Mancini could (sort of) be forgiven for his frustrated expression of mock surrender. City finished second in the Premier League last season while Sunderland avoided the drop by three points. The year before that, City won the league while Sunderland mucked about to a 13th-place league finish.
At the time he made that remark, Mancini probably did not know just how right he was. He was sacked the following May, a job termination that his side's foibles at Sunderland surely had some small part in.
City have a new manager, but the same unnameable force that smote Mancini's Sky Blues on their last three visits to Sunderland is still firmly in place. Manuel Pellegrini's first trip to the Stadium of Light resulted in—wait for it—a freak, inexplicable 1-0 loss to the Black Cats.
Inexplicable because this version of Sunderland are easily the worst of the four that City have lost to.
Inexplicable because City have played six hours of football (plus stoppage time) at Sunderland over four years without scoring a single goal.
Inexplicable because, this time around, City were felled by a goal by Phil Bardsley, who not too long ago was deemed expendable by former Sunderland gaffer Paolo Di Canio.
Bardsley was certainly, er, flush with success after scoring his side's only goal in another bizarre no-show from Manchester City away to Sunderland.
That Bardsley scored was doubly galling in that he is a Manchester United academy graduate and City supposed it would be his opposite number, Aleksandar Kolarov, who would be the left-back to provide offensive menace on the day.
For that matter, City could fairly wonder how Sunderland still had 11 men on the pitch for Bardsley's big moment given the violent recklessness of Sebastian Larsson's tackle on Javi Garcia in the 19th minute.
Had Larsson (properly) been sent off, Bardsley probably would not have been so far up the pitch two minutes later.
Not surprisingly, from that point on City had most of the possession and all of the legitimate scoring chances.

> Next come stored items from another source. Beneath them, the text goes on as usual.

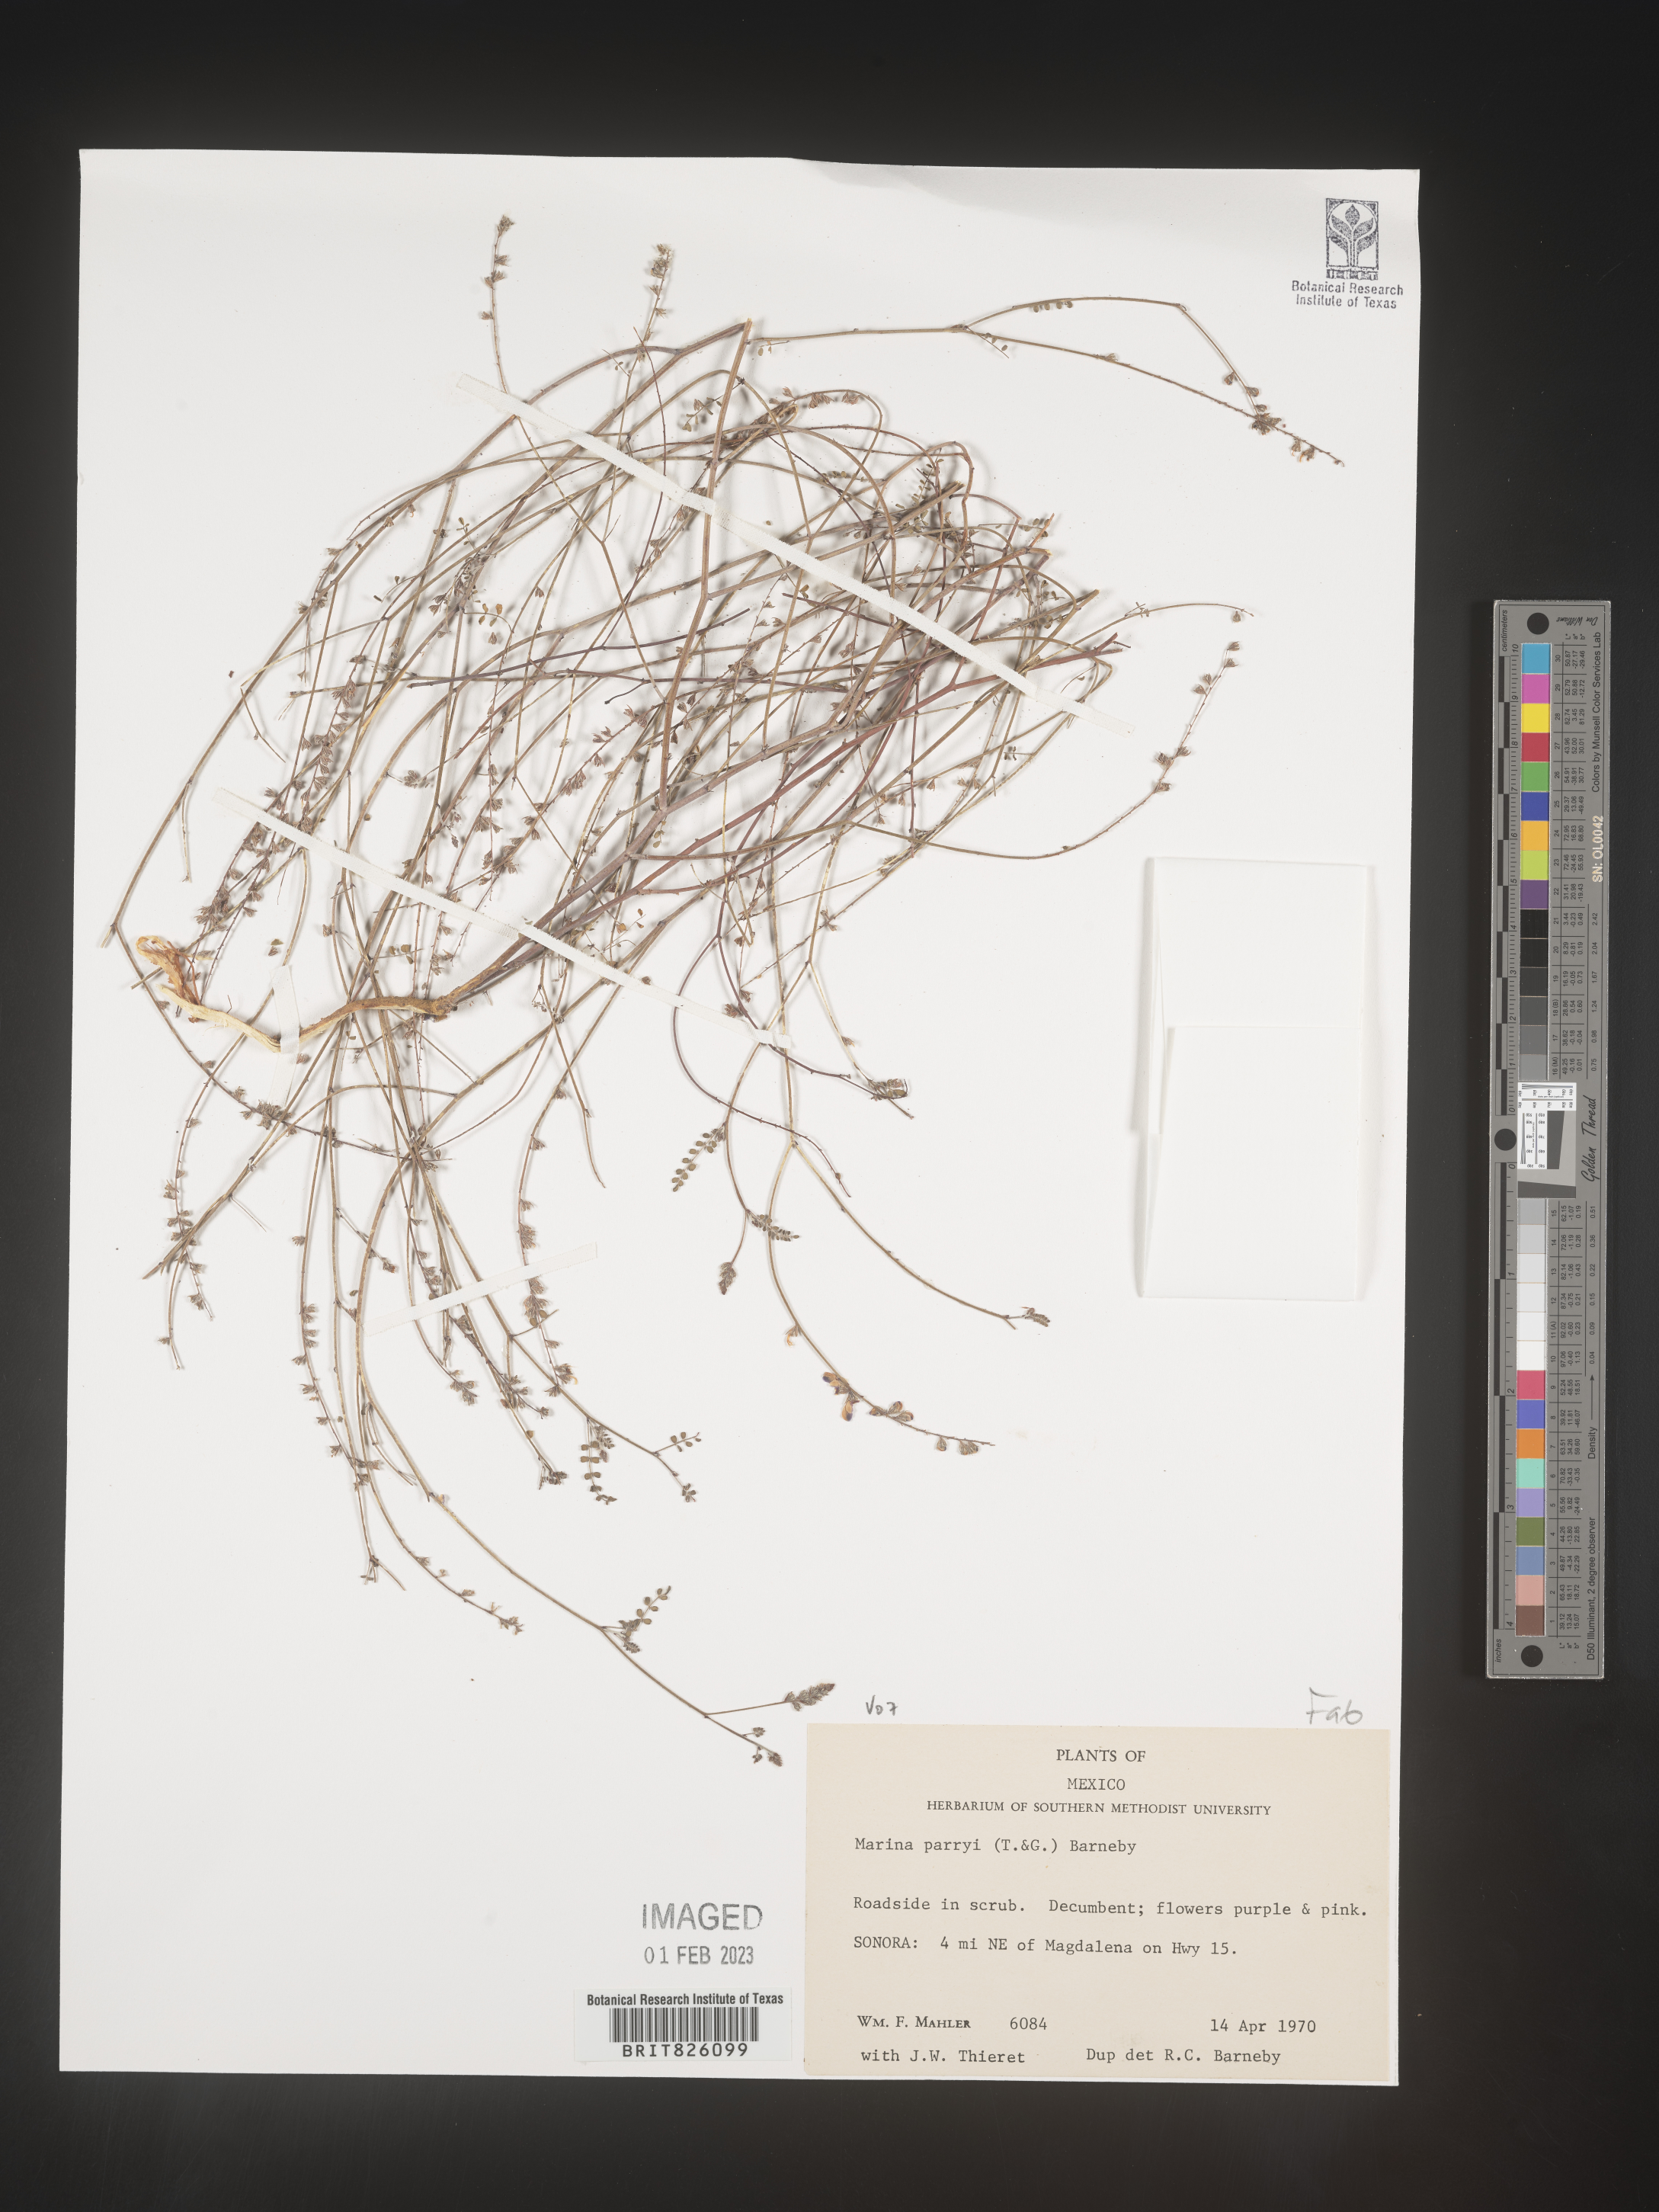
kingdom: Plantae
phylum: Tracheophyta
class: Magnoliopsida
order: Fabales
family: Fabaceae
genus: Marina
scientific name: Marina
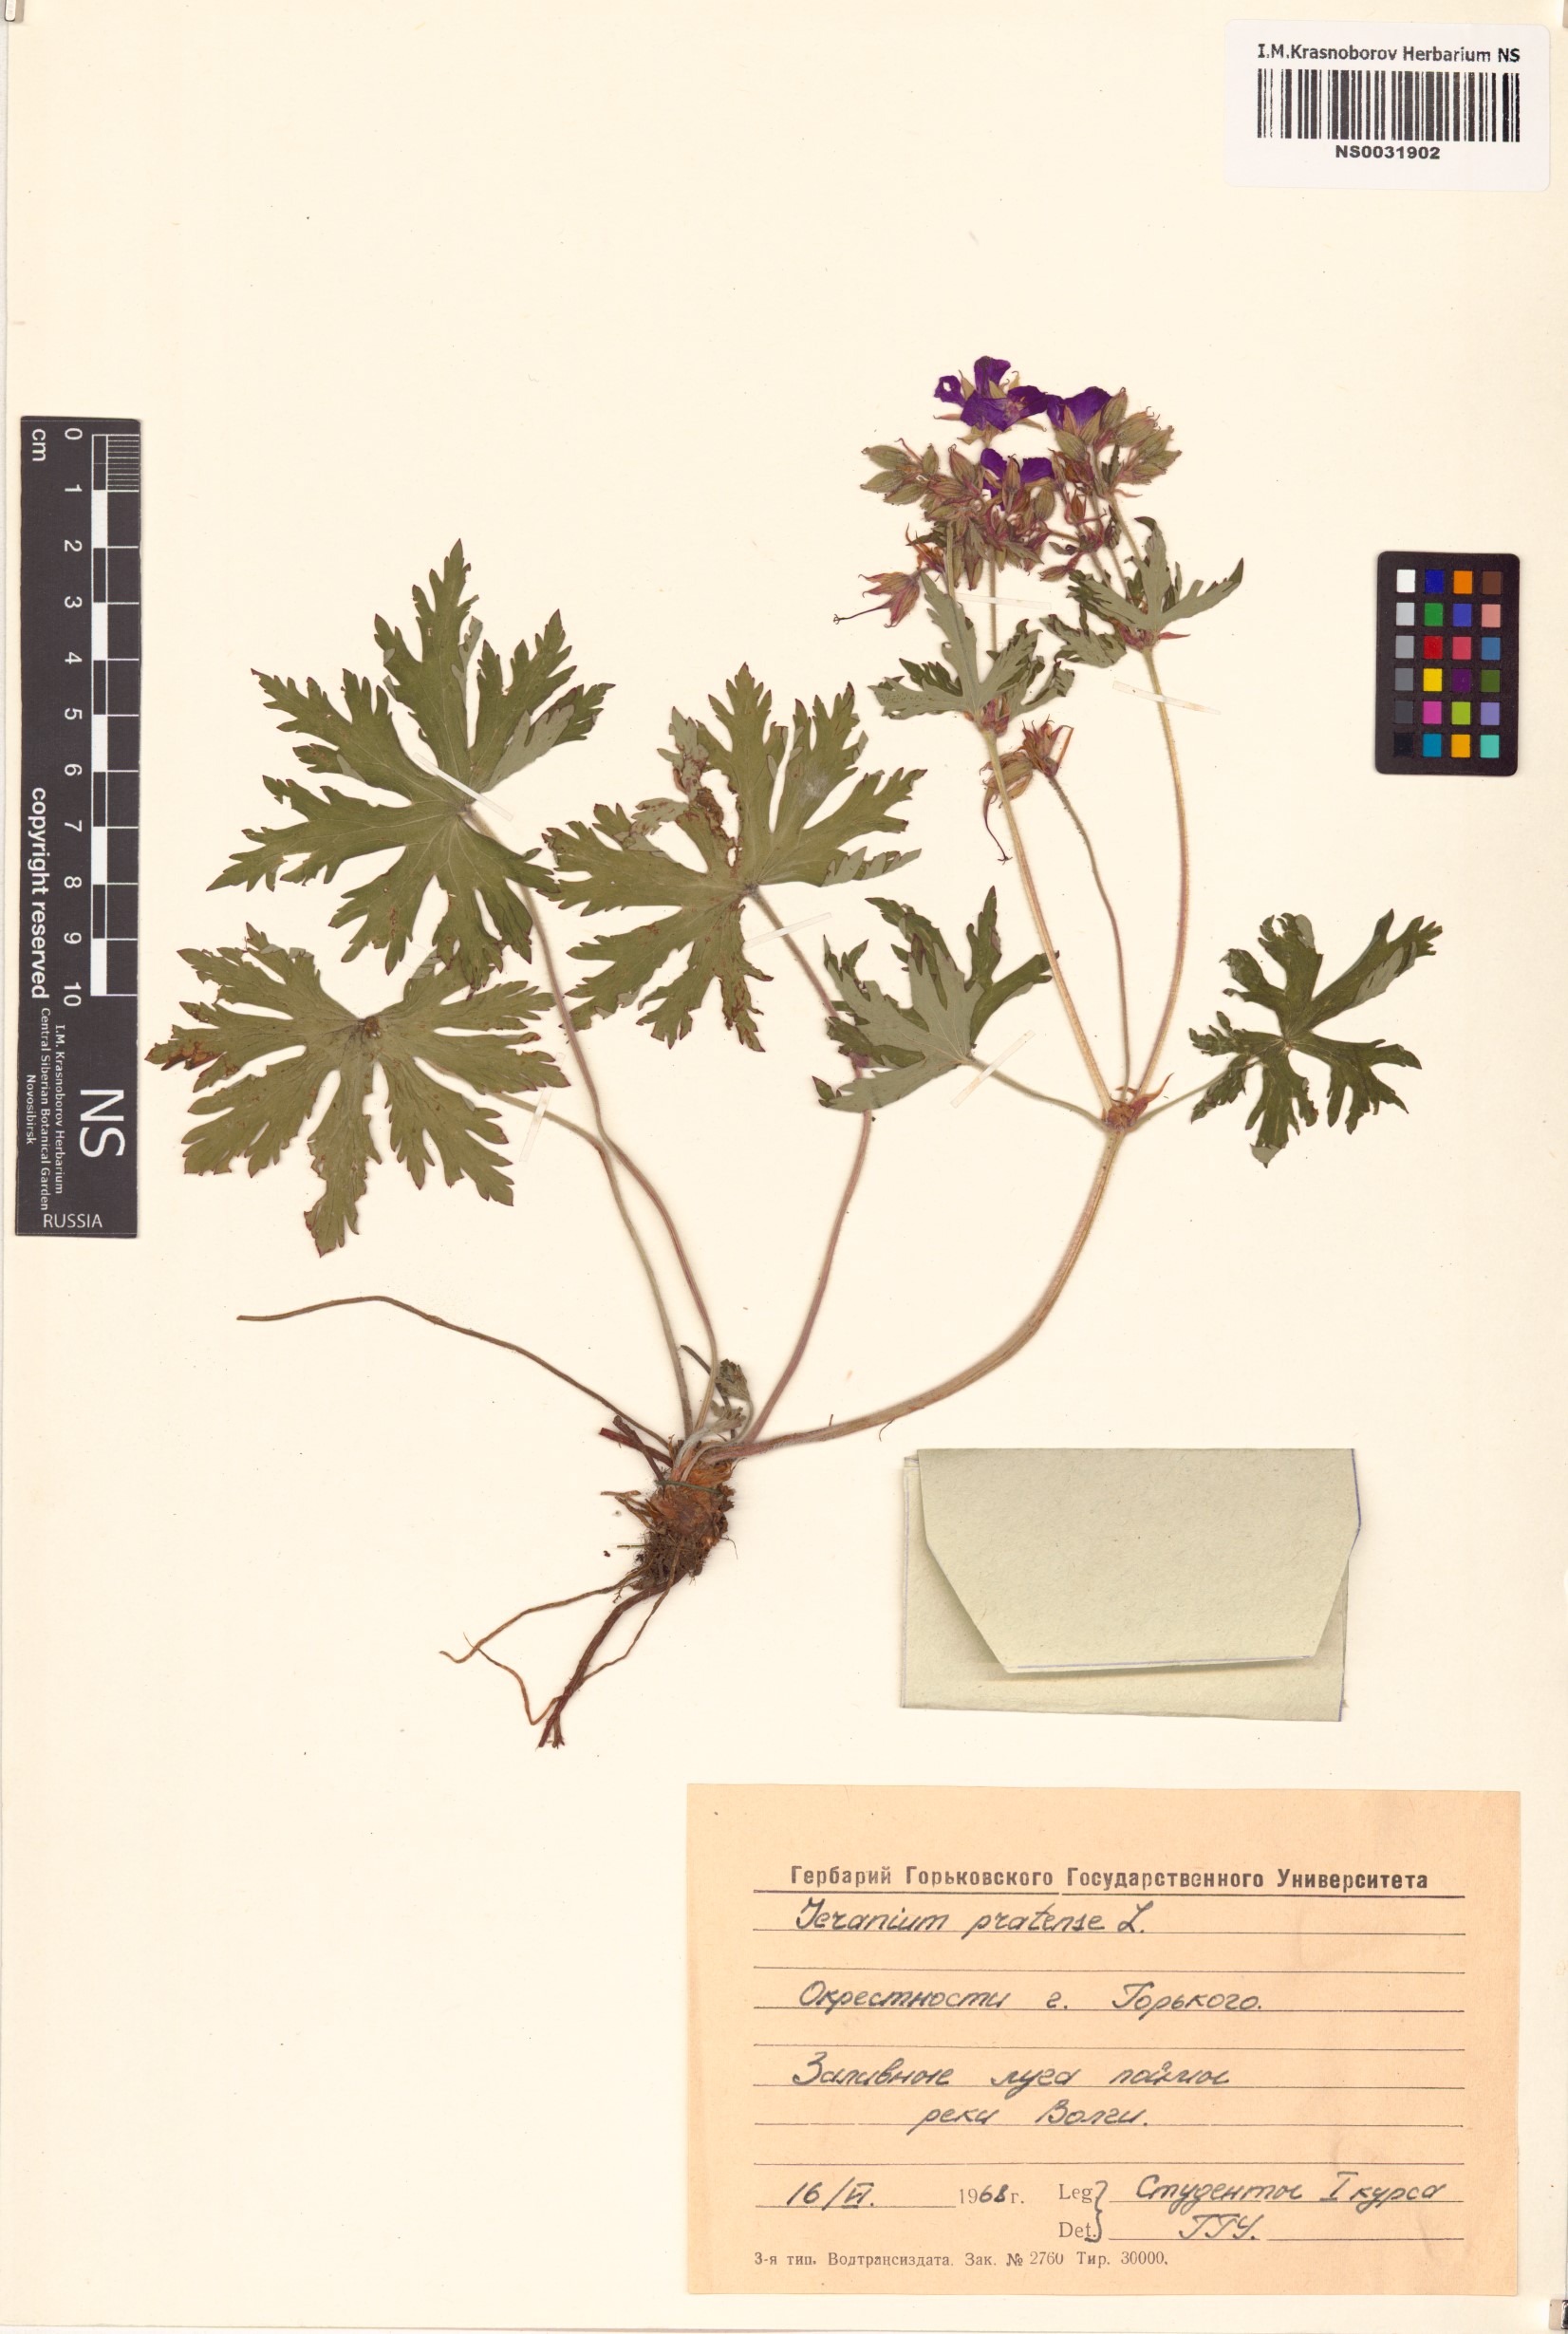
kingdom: Plantae
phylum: Tracheophyta
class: Magnoliopsida
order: Geraniales
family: Geraniaceae
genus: Geranium
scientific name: Geranium pratense
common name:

The Black Cats only put two shots on net all day.
Comparatively, City had 24 shots. Only four were on target, but things like Sergio Aguero missing an unmarked header from a handful of yards out are, well, hard to explain. As is City taking 14 corner kicks and never scoring.
In the final analysis, then, what Manchester City will most rue about their most recent trip to the Stadium of Light is spitting up a fine opportunity to push Sunderland further into the relegation pit.
After all, the relegation of Sunderland would excuse City from a fifth straight embarrassing defeat at the Stadium of Light next season.